しかし闇屋の眷属でありながら、依頼人を殺すとなどは許されない事だ。
「元々のターゲットになるはずだったおなごに惚れたかどうかは分からんけど、可哀想に思ってしもうたんやろ」
「ターゲットが?」
「そうや、依頼人は金持ちの資産家の娘やった。老いぼれた資産家の介護に安い金で雇った異国の若い娘がおったんやけどな、資産家がその娘と結婚する言い出してな」
「なるほど、金にがめつい身内よりも心込めて介護してくれた優しい娘か」
「そうやろうな。しかしな、結婚なんかされたら財産が半分その娘に行くらしいな。その娘を殺すようにって資産家の娘はあにさんの所へ来た」
「へえ」
「鳴宮、お前、代彫りって知ってるか?」
「代彫り?」
「そうや、普通は依頼人の肌に兄さんは刺青を刺す。でもな、代彫り人を用意出来るなら代彫り人の背中に刺青を施すという手もあるんや」
「え、でも復讐は依頼人の憎いっていう思いが届いた時に成功するんだろ。そんな人頼みでうまくいくわけ?」
「そりゃ、どっちも必死や。依頼人は成功してもらわんと困るから、どんな卑怯な手を使っても代彫り人を用意する。そんなんするのはたいていが大金持ちで金なんか売るほどあるって奴らや。金に物を言わせて代彫り人にしたい奴を追い詰める。代彫り人は決死の覚悟で背中に刺青を背負うってわけや」
「ふーん」
「資産家の娘は代彫り人を連れて来た。よりによってそのターゲットの異国の娘本人をな」
「え! 本人?」
「そうや。これが上手くいったら結婚には賛成してやるし、故郷で貧乏してる家族も日本へ呼んで一緒に暮らす事も出来る、と吹き込んだ。異国の娘に嫌だと言えるわけもない。連れてきた娘はほんまに若くて、子供みたいやった。言葉もカタコトでこちらの言う半分も分からんかったんやないか」
「それで?」
「もちろん失敗や。その娘の背中に入った犬神がえろう同情してしもうてな。どうしてもその娘を殺せんかった。
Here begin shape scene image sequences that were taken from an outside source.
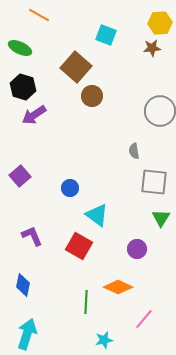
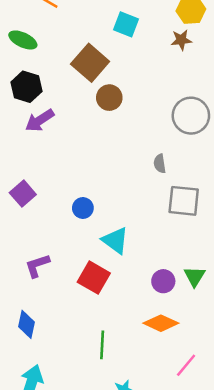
green triangle: (161, 218) -> (194, 276), moved
purple L-shape: (32, 236) -> (37, 266), turned -85
orange diamond: (118, 287) -> (161, 323), moved
pink line: (144, 319) -> (186, 365), moved

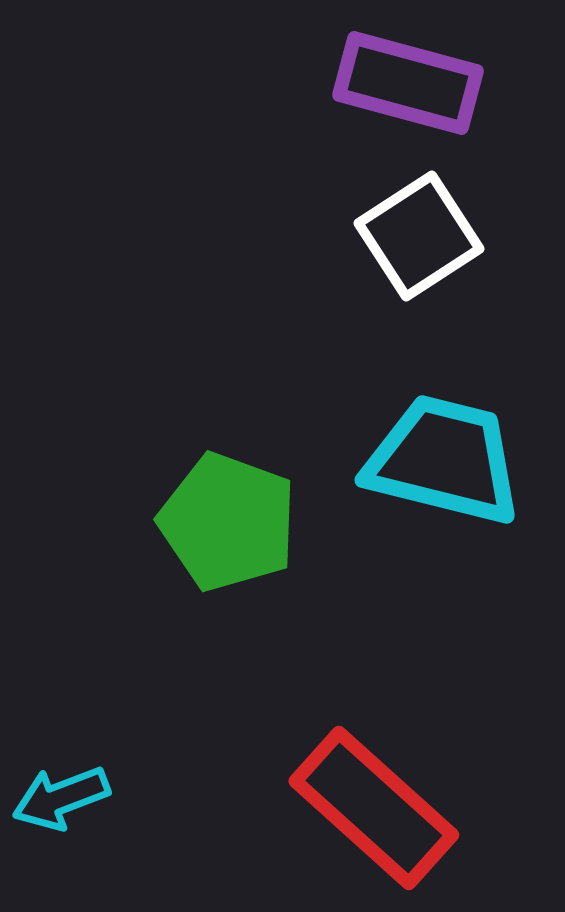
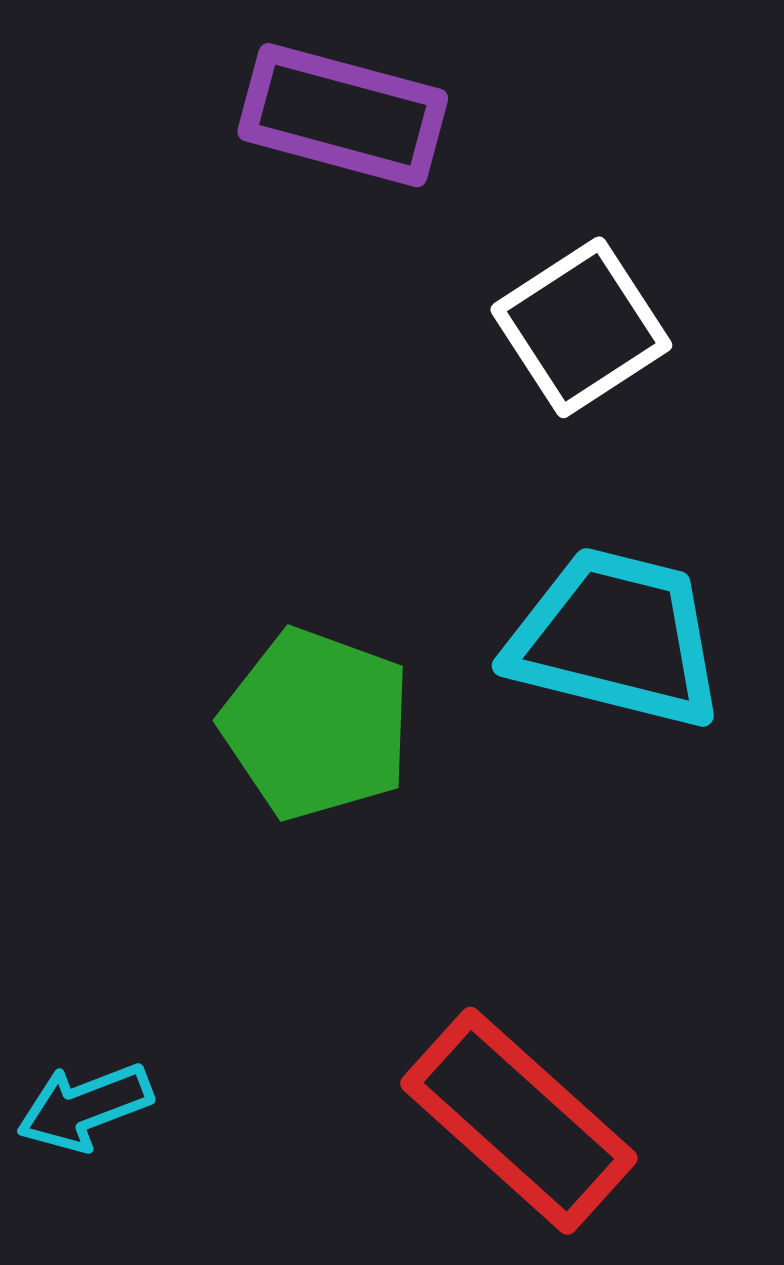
purple rectangle: (408, 83) -> (343, 115), moved

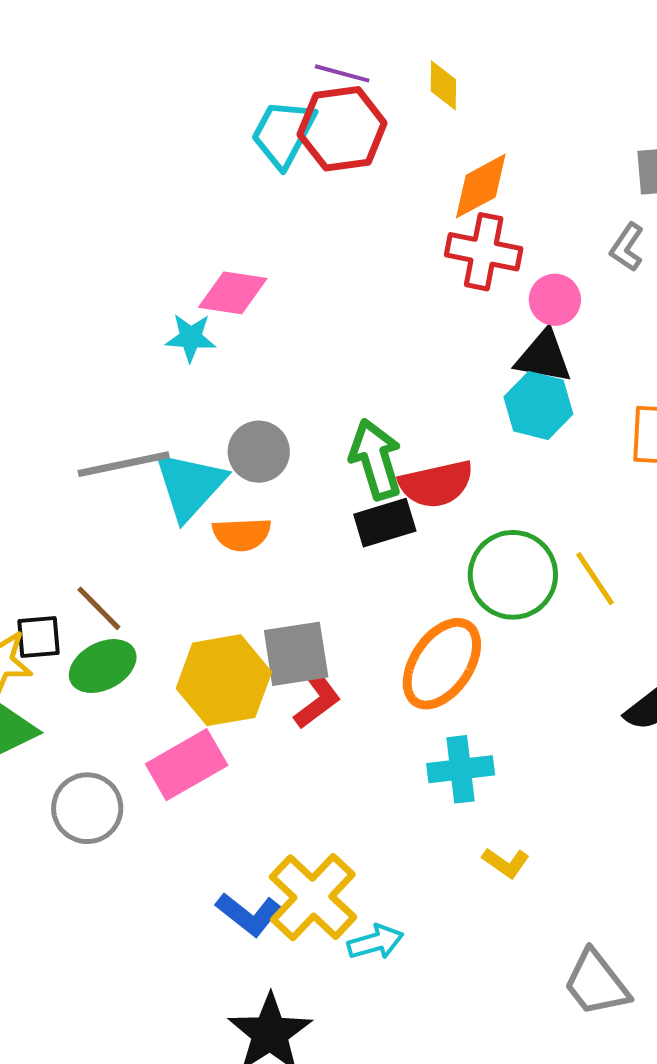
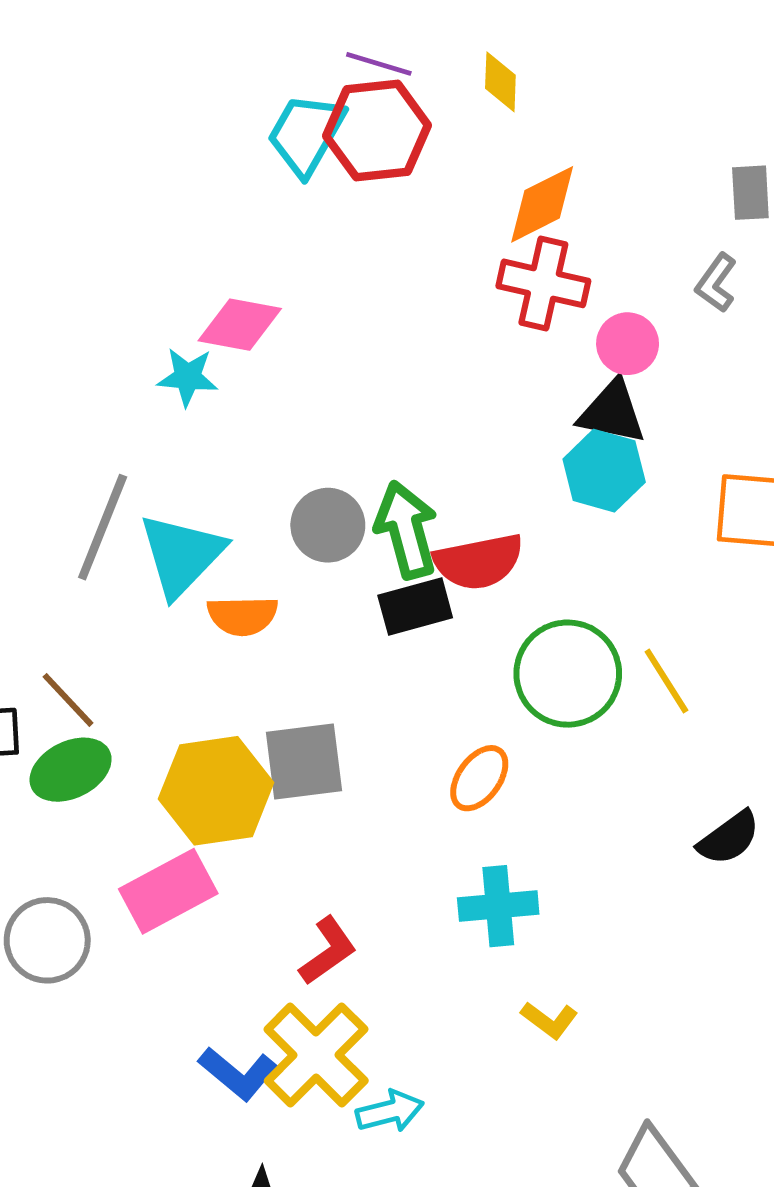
gray circle: (259, 452) -> (328, 525), moved
gray line: (124, 464) -> (103, 527), turned -58
orange ellipse: (442, 664) -> (479, 778), size x0.6
red L-shape: (317, 700) -> (328, 951), moved

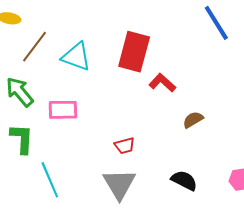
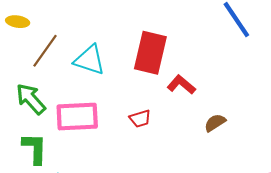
pink rectangle: (63, 110) -> (77, 117), size x1.4
red trapezoid: (125, 146) -> (140, 119), moved

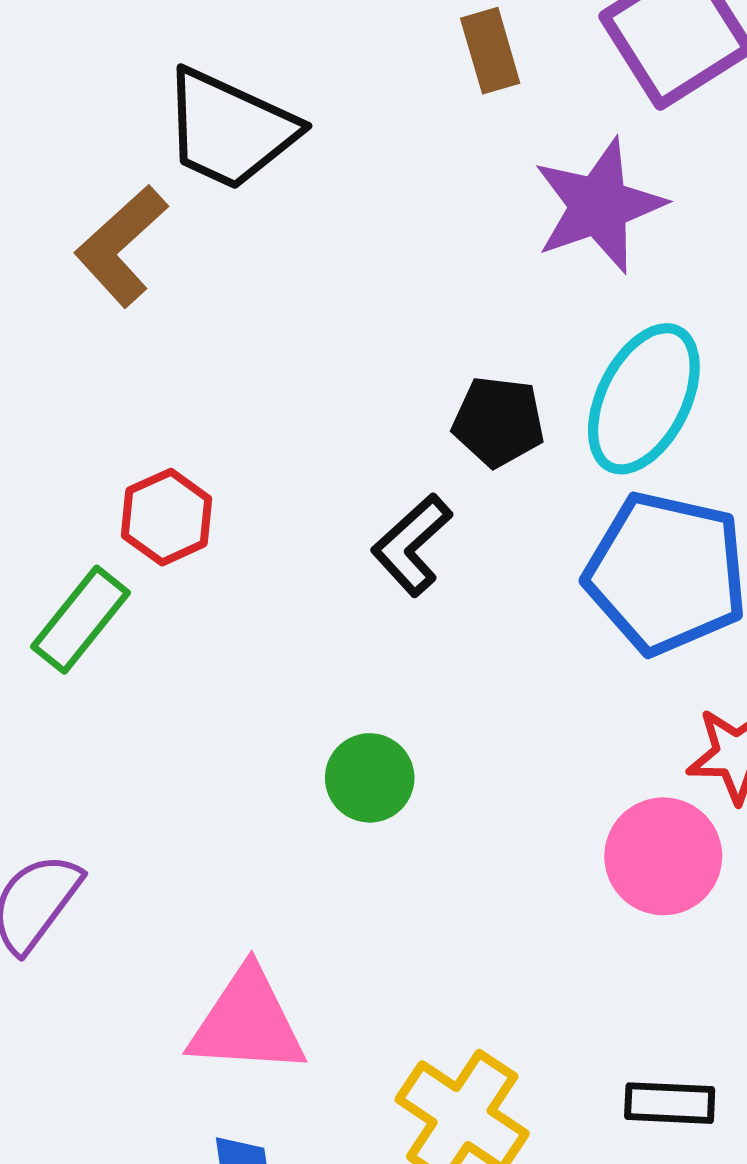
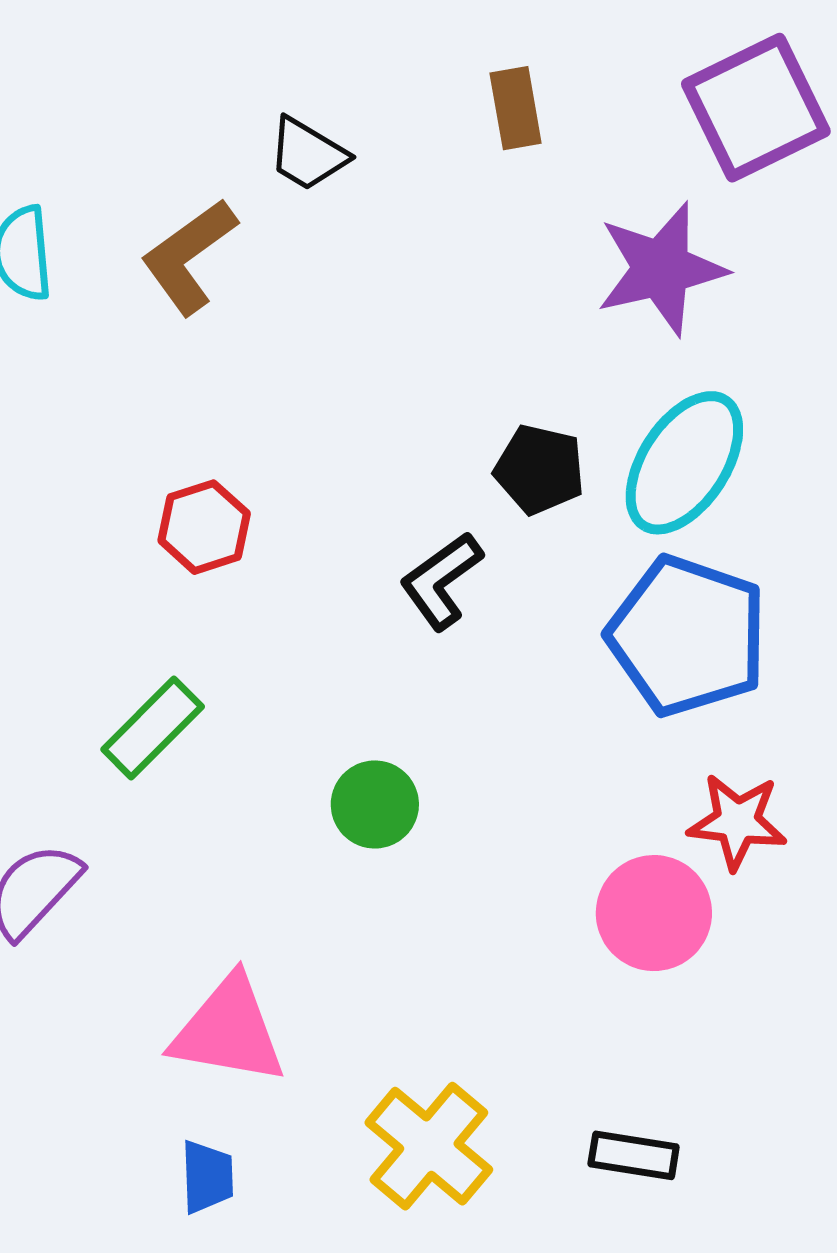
brown rectangle: (490, 51) -> (516, 108), moved
black trapezoid: (230, 129) -> (308, 154), size x0.6
green rectangle: (81, 620) -> (153, 728), moved

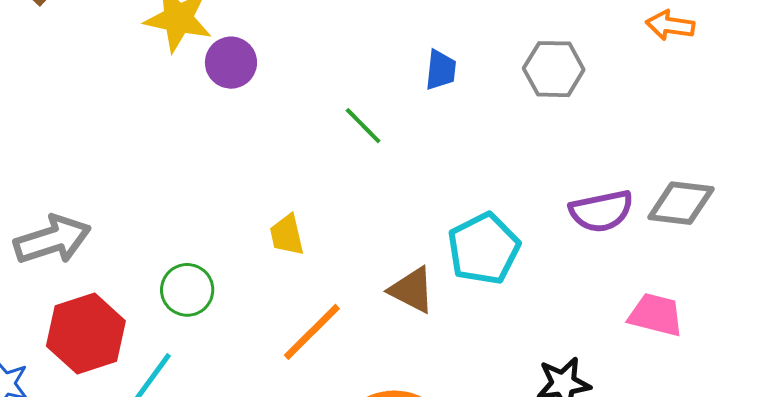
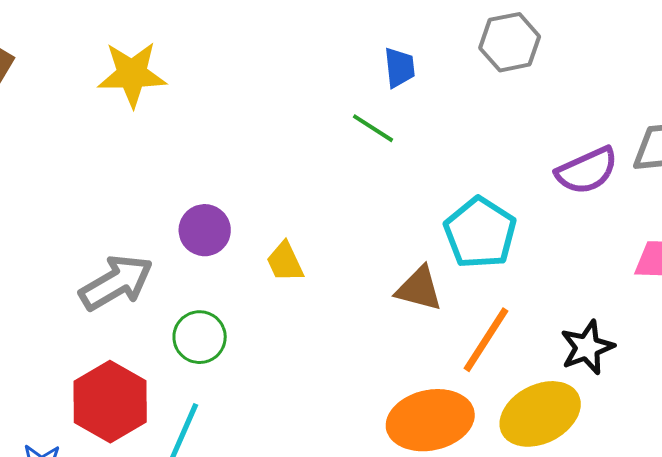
purple circle: (231, 63) -> (205, 230), moved
green line: (363, 126) -> (373, 128), moved
gray arrow: (52, 240) -> (116, 283), moved
orange line: (312, 332) -> (486, 340), moved

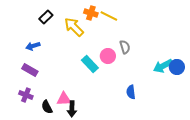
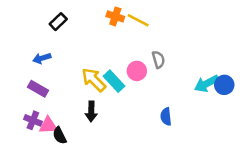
yellow arrow: (74, 27) -> (94, 80), moved
pink triangle: (64, 99) -> (48, 125), moved
black arrow: (72, 109) -> (91, 111), moved

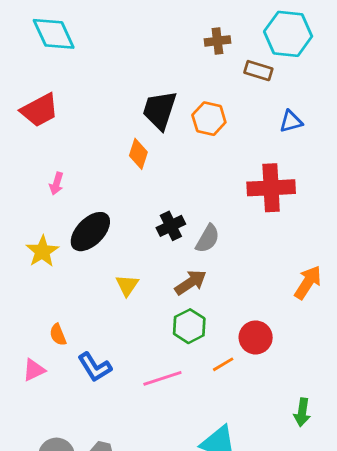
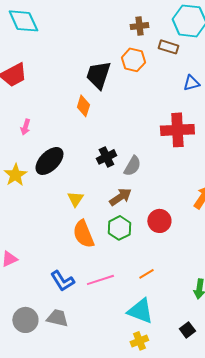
orange hexagon: (209, 119) -> (133, 60), moved
orange semicircle: (58, 335) -> (83, 234), moved, size x1.8
red circle: (256, 337) -> (159, 221), moved
orange line: (223, 364) -> (146, 274), moved
blue L-shape: (95, 367) -> (62, 281), moved
pink line: (162, 378) -> (100, 280), moved

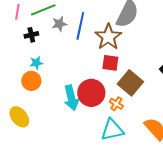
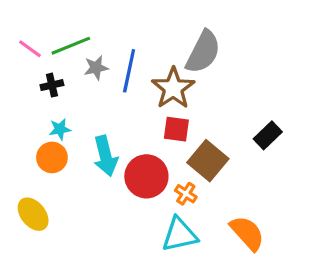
pink line: (17, 12) -> (30, 49), turned -63
cyan arrow: (71, 98) -> (105, 156), moved

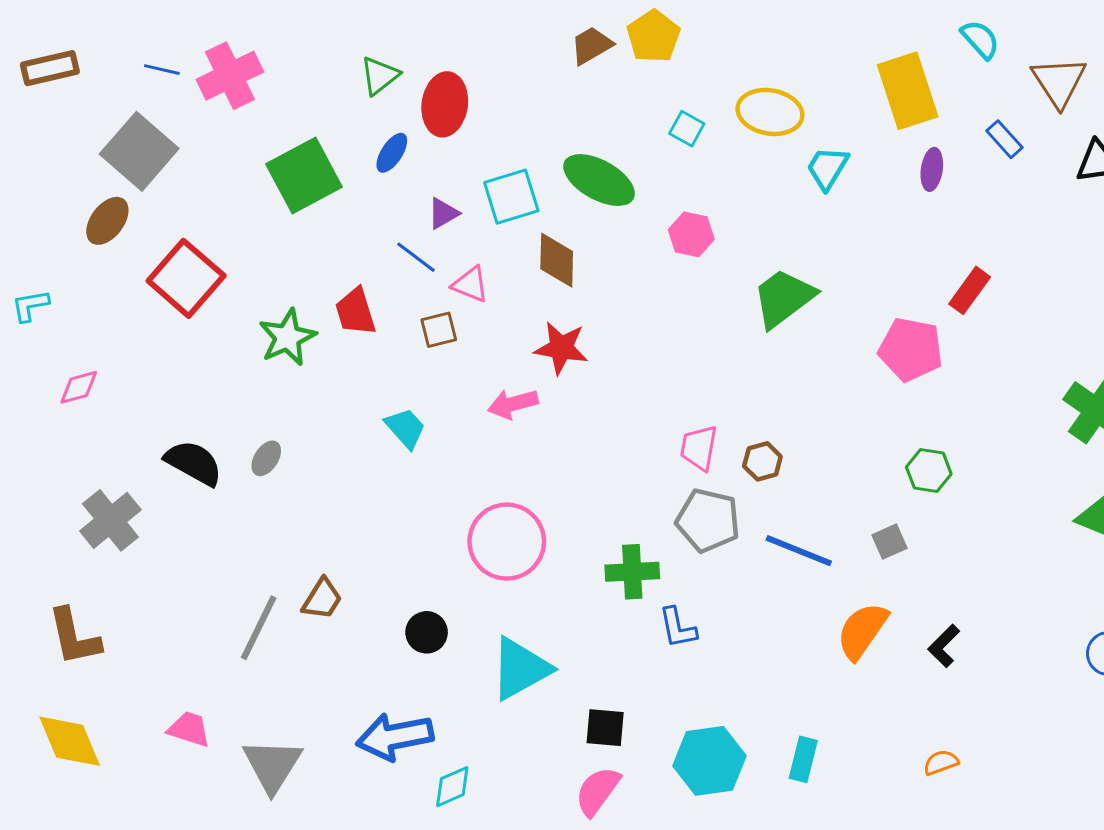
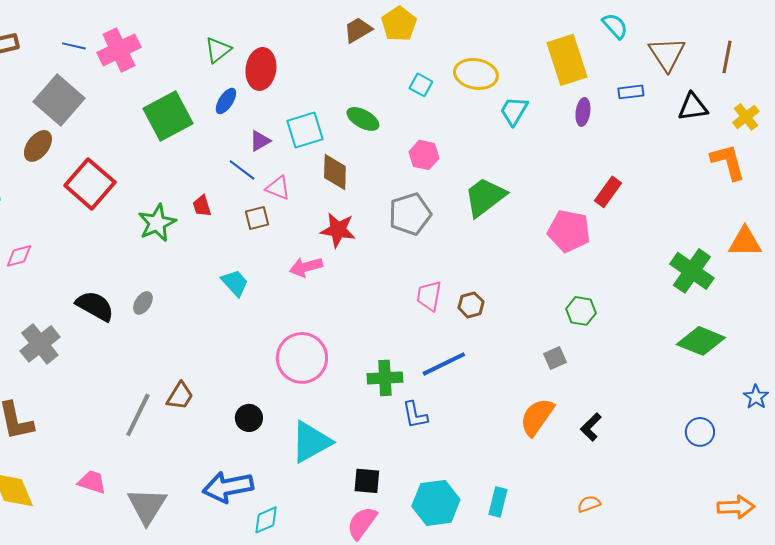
blue rectangle: (1004, 139) -> (631, 92), turned -55
green ellipse: (599, 180) -> (363, 119), size x0.7
red trapezoid: (355, 312) -> (202, 206), size x0.7
gray pentagon: (708, 520) -> (410, 214), moved, turned -30
blue line: (799, 551) -> (444, 364), moved, turned -48

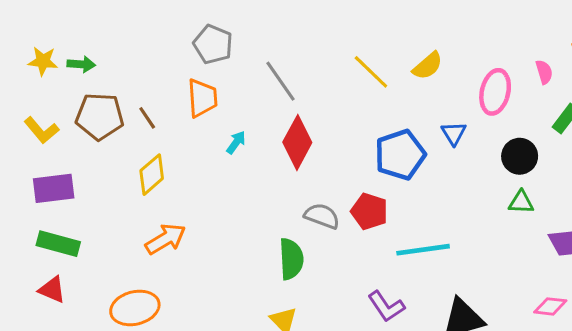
犬神は元々ほんまに犬やったからなぁ。人間が好きなんや。そやからなあ。娘に非のある依頼ならまた別やった。娘には何の問題もなかった。老人の世話も嫌がらず、故郷にいる家族に仕送りするために必死で頑張ってた。人間好きの犬神には例えあにさんの命でもその娘は殺せんかったんや」
「そうか……可哀想に」
「誰がや?」
「え?」
「誰が可哀想なんや?」
「んー。犬神かな。兄さんに選ばれなかったらよかった話だろ? 青女房か鬼子母神の姐さんがさくっとやってやったらよかったのにな」
「まあな……なんやわしや鬼子母神には何の情もないように言うやないか」
「でも兄さんの命令ならやれるだろ?」
「ああ、絶対殺す。わしらはあにさんに追放されたら即消滅やからな。犬神は元々が強いし力がある妖やから十年はもったみたいやけどな。でももう限界やろう。ぼろぼろになって崩れていくだけや」
「消滅か……何だかやり残した事があるって言ってたぜ?」
「知らん! 知らん! わしには関係ない! あにさんを怒らせる事だけは出来ん!」
「そっか。じゃ、しょうがないな。あのまま俺のマンションの前で死ぬんだろうか? いや、あんな大きくて汚い犬、もう保健所が捕まえに来てるかもな」
と鳴宮は言ったが、青女房はそれに対して返事はしなかった。
鳴宮は携帯電話をテーブルの上に置いて、運ばれてきたランチセットを食べ始めた。